Key phrases or definitions relating to the Regional Infrastructure Fund

Understand some of the key phrases or definitions used when talking about the Regional Infrastructure Fund.

Hard infrastructure

Hard infrastructure the Regional Infrastructure Fund (RIF) might invest in includes the physical structures and systems that support a region to function and thrive. This could range from energy generation and transportation hubs to manufacturing centres and mining operations.

Resilience infrastructure

This category supports projects that improves a regions’ ability to absorb, adapt and/or respond to stresses and shocks. Investments will improve resilience in areas such as weather events, energy security, water security, food security, connectivity, and recovery infrastructure.

Enabling infrastructure

These projects will support growth by ensuring regions are well-connected and productive. These projects will invest in assets used by, and/or generate benefits for, multiple businesses or many parts of a community. An example includes shared services such as innovation parks or supply chain solutions.


An application is a formal request for funding from the RIF. A template is provided by Kānoa – RD for applicants to complete and requires an applicant to submit project information, detailed financial and other relevant information about their entity to help Kānoa – RD assess an application against the eligibility criteria, and to conduct standard due diligence.

Regional Development Ministerial Group

The Regional Development Ministerial Group (RDMG) will make decisions regarding loan and equity investments up to $35 million and grants over $3 million.

This group is made up of the following Ministers:

  • The Minister of Finance
  • The Minister of Infrastructure
  • The Minister of Local Government
  • The Minister for Māori Development
  • The Minister for Regional Development

Cabinet will make any RIF investment decisions over $35 million.

Regional priorities

To be eligible for the RIF, projects will need to outline how their proposal aligns with regional priorities. Current regional priorities can be found on the eligibility page – these may change over time.

Eligibility for the Regional Infrastructure Fund


A loan is a transfer of money by one party to another with an agreement to pay it back on terms and within a contracted period of time. Loans used in the RIF will typically be commercial loans but in some circumstances concessionary loans:

  • Commercial loans: a loan established with an interest rate expected to be offered on the market for the project in question.
  • Concessionary loans: a loan established with an interest rate lower than a rate expected to be offered on the market for the project in question.

Equity investment

An equity investment will involve the Crown through its Schedule 4A holding company, Crown Regional Holdings Limited acquiring a share/shares in an applicant’s business. The shareholding will provide the Crown with certain rights, including the right to vote on resolutions and receive distributions and to sell the share/s when certain milestones are met.

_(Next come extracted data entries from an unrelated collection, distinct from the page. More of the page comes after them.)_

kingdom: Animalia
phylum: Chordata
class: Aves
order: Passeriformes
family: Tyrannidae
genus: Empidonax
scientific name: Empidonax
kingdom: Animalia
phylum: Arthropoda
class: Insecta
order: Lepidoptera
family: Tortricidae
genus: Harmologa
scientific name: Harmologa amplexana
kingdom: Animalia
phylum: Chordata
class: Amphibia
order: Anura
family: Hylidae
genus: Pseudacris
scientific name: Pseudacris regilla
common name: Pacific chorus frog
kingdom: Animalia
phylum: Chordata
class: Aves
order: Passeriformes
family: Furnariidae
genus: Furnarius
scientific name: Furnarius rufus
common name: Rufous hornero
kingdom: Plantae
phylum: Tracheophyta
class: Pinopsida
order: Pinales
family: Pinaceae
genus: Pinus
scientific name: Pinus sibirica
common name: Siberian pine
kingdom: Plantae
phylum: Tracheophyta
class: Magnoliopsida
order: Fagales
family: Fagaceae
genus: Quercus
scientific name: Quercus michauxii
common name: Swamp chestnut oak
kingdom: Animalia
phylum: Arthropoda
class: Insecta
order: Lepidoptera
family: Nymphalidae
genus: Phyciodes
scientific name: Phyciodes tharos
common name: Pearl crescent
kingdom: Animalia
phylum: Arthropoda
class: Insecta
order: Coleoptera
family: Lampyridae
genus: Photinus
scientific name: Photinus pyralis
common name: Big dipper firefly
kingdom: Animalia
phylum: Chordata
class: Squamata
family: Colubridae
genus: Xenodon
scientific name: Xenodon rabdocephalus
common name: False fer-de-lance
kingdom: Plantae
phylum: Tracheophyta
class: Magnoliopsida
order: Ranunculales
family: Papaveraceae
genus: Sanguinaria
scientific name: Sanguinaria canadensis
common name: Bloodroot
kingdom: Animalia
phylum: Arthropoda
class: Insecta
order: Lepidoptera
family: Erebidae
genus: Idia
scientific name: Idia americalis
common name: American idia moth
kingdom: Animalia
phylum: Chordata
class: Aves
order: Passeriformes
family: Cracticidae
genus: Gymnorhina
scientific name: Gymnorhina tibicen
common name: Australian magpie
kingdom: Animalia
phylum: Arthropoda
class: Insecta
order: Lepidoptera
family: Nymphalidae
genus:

Co-funding refers to the funding contribution to the project that is not being sought/provided from the RIF. Co-funding and the RIF funding sought/provided should make up the total cost of the project. The levels of co-funding will be agreed in the funding contract.


Grants is a form of funding that will be available to accelerate projects that would not have a viable source of repayment and would otherwise not progress, particularly for certain categories of Resilience Infrastructure projects. Grants will be rare.
There is a preference for the use of loans and equity in the RIF, as grants don’t provide assets to the Crown’s balance sheet.